### Description of the task
Every record that follows must be returned word for word.

START Records shown

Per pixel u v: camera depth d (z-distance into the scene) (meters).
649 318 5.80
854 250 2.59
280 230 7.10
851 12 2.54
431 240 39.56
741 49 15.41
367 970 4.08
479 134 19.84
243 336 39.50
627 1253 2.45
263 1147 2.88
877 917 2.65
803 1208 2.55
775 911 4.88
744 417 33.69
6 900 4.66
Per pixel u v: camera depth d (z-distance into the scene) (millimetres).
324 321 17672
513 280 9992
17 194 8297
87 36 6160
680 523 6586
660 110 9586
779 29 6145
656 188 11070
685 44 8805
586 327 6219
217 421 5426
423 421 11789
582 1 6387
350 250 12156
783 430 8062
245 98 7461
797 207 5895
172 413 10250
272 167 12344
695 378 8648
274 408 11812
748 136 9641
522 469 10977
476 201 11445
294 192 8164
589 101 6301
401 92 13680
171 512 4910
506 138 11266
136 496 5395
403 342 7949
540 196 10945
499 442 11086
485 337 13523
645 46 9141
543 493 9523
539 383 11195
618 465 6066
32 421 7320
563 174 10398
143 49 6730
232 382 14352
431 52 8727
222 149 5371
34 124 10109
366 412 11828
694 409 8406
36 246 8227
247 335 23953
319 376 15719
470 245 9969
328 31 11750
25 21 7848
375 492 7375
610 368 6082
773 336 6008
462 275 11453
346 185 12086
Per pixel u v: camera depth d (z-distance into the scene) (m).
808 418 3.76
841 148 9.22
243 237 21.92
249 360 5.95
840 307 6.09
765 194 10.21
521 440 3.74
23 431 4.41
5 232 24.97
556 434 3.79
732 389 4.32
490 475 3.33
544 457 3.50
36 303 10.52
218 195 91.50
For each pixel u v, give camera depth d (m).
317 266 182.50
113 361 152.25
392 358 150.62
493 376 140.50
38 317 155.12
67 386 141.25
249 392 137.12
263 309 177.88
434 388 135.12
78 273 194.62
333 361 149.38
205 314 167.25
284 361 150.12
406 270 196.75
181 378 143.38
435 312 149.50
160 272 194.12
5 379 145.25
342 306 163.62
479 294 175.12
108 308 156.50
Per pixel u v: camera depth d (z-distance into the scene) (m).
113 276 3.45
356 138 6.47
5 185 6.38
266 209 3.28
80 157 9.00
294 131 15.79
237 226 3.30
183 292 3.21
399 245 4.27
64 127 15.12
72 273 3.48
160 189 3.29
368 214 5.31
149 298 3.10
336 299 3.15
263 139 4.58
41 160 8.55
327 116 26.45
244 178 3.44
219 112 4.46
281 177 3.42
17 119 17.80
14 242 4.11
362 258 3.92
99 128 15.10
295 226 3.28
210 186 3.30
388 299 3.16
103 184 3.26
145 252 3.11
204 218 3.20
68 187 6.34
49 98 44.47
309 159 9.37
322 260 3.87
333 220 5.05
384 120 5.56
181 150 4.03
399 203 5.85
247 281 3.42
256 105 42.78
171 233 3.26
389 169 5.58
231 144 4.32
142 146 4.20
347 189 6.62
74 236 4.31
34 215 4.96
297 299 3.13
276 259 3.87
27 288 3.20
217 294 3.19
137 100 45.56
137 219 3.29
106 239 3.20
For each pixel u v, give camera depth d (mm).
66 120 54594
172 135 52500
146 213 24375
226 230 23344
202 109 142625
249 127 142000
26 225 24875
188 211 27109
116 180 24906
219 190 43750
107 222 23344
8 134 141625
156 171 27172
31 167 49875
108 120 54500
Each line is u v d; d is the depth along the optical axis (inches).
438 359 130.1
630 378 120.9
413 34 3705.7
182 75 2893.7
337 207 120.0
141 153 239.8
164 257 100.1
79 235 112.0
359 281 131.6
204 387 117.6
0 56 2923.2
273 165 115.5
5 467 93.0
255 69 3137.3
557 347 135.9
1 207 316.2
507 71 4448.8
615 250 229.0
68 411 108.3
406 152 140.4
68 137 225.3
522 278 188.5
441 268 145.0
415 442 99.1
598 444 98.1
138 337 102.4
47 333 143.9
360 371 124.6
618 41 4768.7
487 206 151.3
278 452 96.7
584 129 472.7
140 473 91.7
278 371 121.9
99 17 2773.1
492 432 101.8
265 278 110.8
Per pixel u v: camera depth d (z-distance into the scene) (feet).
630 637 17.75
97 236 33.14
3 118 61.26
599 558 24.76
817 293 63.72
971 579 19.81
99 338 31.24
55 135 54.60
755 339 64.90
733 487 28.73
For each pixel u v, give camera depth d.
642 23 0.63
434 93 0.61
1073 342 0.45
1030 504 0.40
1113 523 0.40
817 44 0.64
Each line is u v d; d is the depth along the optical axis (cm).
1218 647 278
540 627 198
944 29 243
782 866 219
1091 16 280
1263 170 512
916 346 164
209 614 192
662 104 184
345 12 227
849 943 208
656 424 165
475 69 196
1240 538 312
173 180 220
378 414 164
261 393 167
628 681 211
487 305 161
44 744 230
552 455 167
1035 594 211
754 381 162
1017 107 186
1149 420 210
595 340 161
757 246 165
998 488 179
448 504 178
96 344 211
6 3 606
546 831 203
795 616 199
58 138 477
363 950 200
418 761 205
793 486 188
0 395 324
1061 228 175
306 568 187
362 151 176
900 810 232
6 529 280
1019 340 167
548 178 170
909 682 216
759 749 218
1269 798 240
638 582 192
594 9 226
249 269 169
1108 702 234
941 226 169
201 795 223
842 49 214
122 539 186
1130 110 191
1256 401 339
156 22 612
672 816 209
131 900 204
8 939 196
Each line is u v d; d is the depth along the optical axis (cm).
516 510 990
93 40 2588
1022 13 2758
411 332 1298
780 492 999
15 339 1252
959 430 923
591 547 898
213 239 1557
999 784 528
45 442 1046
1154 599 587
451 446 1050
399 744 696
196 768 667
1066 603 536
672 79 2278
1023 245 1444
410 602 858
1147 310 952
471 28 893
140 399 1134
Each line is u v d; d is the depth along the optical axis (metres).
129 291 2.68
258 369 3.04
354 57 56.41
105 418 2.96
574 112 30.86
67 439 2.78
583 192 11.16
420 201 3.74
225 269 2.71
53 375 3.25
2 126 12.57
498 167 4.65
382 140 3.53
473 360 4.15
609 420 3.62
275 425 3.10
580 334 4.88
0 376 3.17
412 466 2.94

END Records shown

### Exercise result
Per pixel u v: camera depth d (z-distance into the scene) (meters).
649 318 5.80
854 250 2.59
280 230 7.10
851 12 2.54
431 240 39.56
741 49 15.41
367 970 4.08
479 134 19.84
243 336 39.50
627 1253 2.45
263 1147 2.88
877 917 2.65
803 1208 2.55
775 911 4.88
744 417 33.69
6 900 4.66
Per pixel u v: camera depth d (z-distance into the scene) (millimetres).
324 321 17672
513 280 9992
17 194 8297
87 36 6160
680 523 6586
660 110 9586
779 29 6145
656 188 11070
685 44 8805
586 327 6219
217 421 5426
423 421 11789
582 1 6387
350 250 12156
783 430 8062
245 98 7461
797 207 5895
172 413 10250
272 167 12344
695 378 8648
274 408 11812
748 136 9641
522 469 10977
476 201 11445
294 192 8164
589 101 6301
401 92 13680
171 512 4910
506 138 11266
136 496 5395
403 342 7949
540 196 10945
499 442 11086
485 337 13523
645 46 9141
543 493 9523
539 383 11195
618 465 6066
32 421 7320
563 174 10398
143 49 6730
232 382 14352
431 52 8727
222 149 5371
34 124 10109
366 412 11828
694 409 8406
36 246 8227
247 335 23953
319 376 15719
470 245 9969
328 31 11750
25 21 7848
375 492 7375
610 368 6082
773 336 6008
462 275 11453
346 185 12086
Per pixel u v: camera depth d (z-distance into the scene) (m).
808 418 3.76
841 148 9.22
243 237 21.92
249 360 5.95
840 307 6.09
765 194 10.21
521 440 3.74
23 431 4.41
5 232 24.97
556 434 3.79
732 389 4.32
490 475 3.33
544 457 3.50
36 303 10.52
218 195 91.50
For each pixel u v, give camera depth d (m).
317 266 182.50
113 361 152.25
392 358 150.62
493 376 140.50
38 317 155.12
67 386 141.25
249 392 137.12
263 309 177.88
434 388 135.12
78 273 194.62
333 361 149.38
205 314 167.25
284 361 150.12
406 270 196.75
181 378 143.38
435 312 149.50
160 272 194.12
5 379 145.25
342 306 163.62
479 294 175.12
108 308 156.50
Per pixel u v: camera depth d (z-distance into the scene) (m).
113 276 3.45
356 138 6.47
5 185 6.38
266 209 3.28
80 157 9.00
294 131 15.79
237 226 3.30
183 292 3.21
399 245 4.27
64 127 15.12
72 273 3.48
160 189 3.29
368 214 5.31
149 298 3.10
336 299 3.15
263 139 4.58
41 160 8.55
327 116 26.45
244 178 3.44
219 112 4.46
281 177 3.42
17 119 17.80
14 242 4.11
362 258 3.92
99 128 15.10
295 226 3.28
210 186 3.30
388 299 3.16
103 184 3.26
145 252 3.11
204 218 3.20
68 187 6.34
49 98 44.47
309 159 9.37
322 260 3.87
333 220 5.05
384 120 5.56
181 150 4.03
399 203 5.85
247 281 3.42
256 105 42.78
171 233 3.26
389 169 5.58
231 144 4.32
142 146 4.20
347 189 6.62
74 236 4.31
34 215 4.96
297 299 3.13
276 259 3.87
27 288 3.20
217 294 3.19
137 100 45.56
137 219 3.29
106 239 3.20
For each pixel u v, give camera depth d (mm).
66 120 54594
172 135 52500
146 213 24375
226 230 23344
202 109 142625
249 127 142000
26 225 24875
188 211 27109
116 180 24906
219 190 43750
107 222 23344
8 134 141625
156 171 27172
31 167 49875
108 120 54500
Each line is u v d; d is the depth along the optical axis (inches).
438 359 130.1
630 378 120.9
413 34 3705.7
182 75 2893.7
337 207 120.0
141 153 239.8
164 257 100.1
79 235 112.0
359 281 131.6
204 387 117.6
0 56 2923.2
273 165 115.5
5 467 93.0
255 69 3137.3
557 347 135.9
1 207 316.2
507 71 4448.8
615 250 229.0
68 411 108.3
406 152 140.4
68 137 225.3
522 278 188.5
441 268 145.0
415 442 99.1
598 444 98.1
138 337 102.4
47 333 143.9
360 371 124.6
618 41 4768.7
487 206 151.3
278 452 96.7
584 129 472.7
140 473 91.7
278 371 121.9
99 17 2773.1
492 432 101.8
265 278 110.8
Per pixel u v: camera depth d (z-distance into the scene) (feet).
630 637 17.75
97 236 33.14
3 118 61.26
599 558 24.76
817 293 63.72
971 579 19.81
99 338 31.24
55 135 54.60
755 339 64.90
733 487 28.73
For each pixel u v, give camera depth d.
642 23 0.63
434 93 0.61
1073 342 0.45
1030 504 0.40
1113 523 0.40
817 44 0.64
Each line is u v d; d is the depth along the optical axis (cm).
1218 647 278
540 627 198
944 29 243
782 866 219
1091 16 280
1263 170 512
916 346 164
209 614 192
662 104 184
345 12 227
849 943 208
656 424 165
475 69 196
1240 538 312
173 180 220
378 414 164
261 393 167
628 681 211
487 305 161
44 744 230
552 455 167
1035 594 211
754 381 162
1017 107 186
1149 420 210
595 340 161
757 246 165
998 488 179
448 504 178
96 344 211
6 3 606
546 831 203
795 616 199
58 138 477
363 950 200
418 761 205
793 486 188
0 395 324
1061 228 175
306 568 187
362 151 176
900 810 232
6 529 280
1019 340 167
548 178 170
909 682 216
759 749 218
1269 798 240
638 582 192
594 9 226
249 269 169
1108 702 234
941 226 169
201 795 223
842 49 214
122 539 186
1130 110 191
1256 401 339
156 22 612
672 816 209
131 900 204
8 939 196
Each line is u v d; d is the depth along the optical axis (cm).
516 510 990
93 40 2588
1022 13 2758
411 332 1298
780 492 999
15 339 1252
959 430 923
591 547 898
213 239 1557
999 784 528
45 442 1046
1154 599 587
451 446 1050
399 744 696
196 768 667
1066 603 536
672 79 2278
1023 245 1444
410 602 858
1147 310 952
471 28 893
140 399 1134
Each line is u v d; d is the depth along the optical axis (metres).
129 291 2.68
258 369 3.04
354 57 56.41
105 418 2.96
574 112 30.86
67 439 2.78
583 192 11.16
420 201 3.74
225 269 2.71
53 375 3.25
2 126 12.57
498 167 4.65
382 140 3.53
473 360 4.15
609 420 3.62
275 425 3.10
580 334 4.88
0 376 3.17
412 466 2.94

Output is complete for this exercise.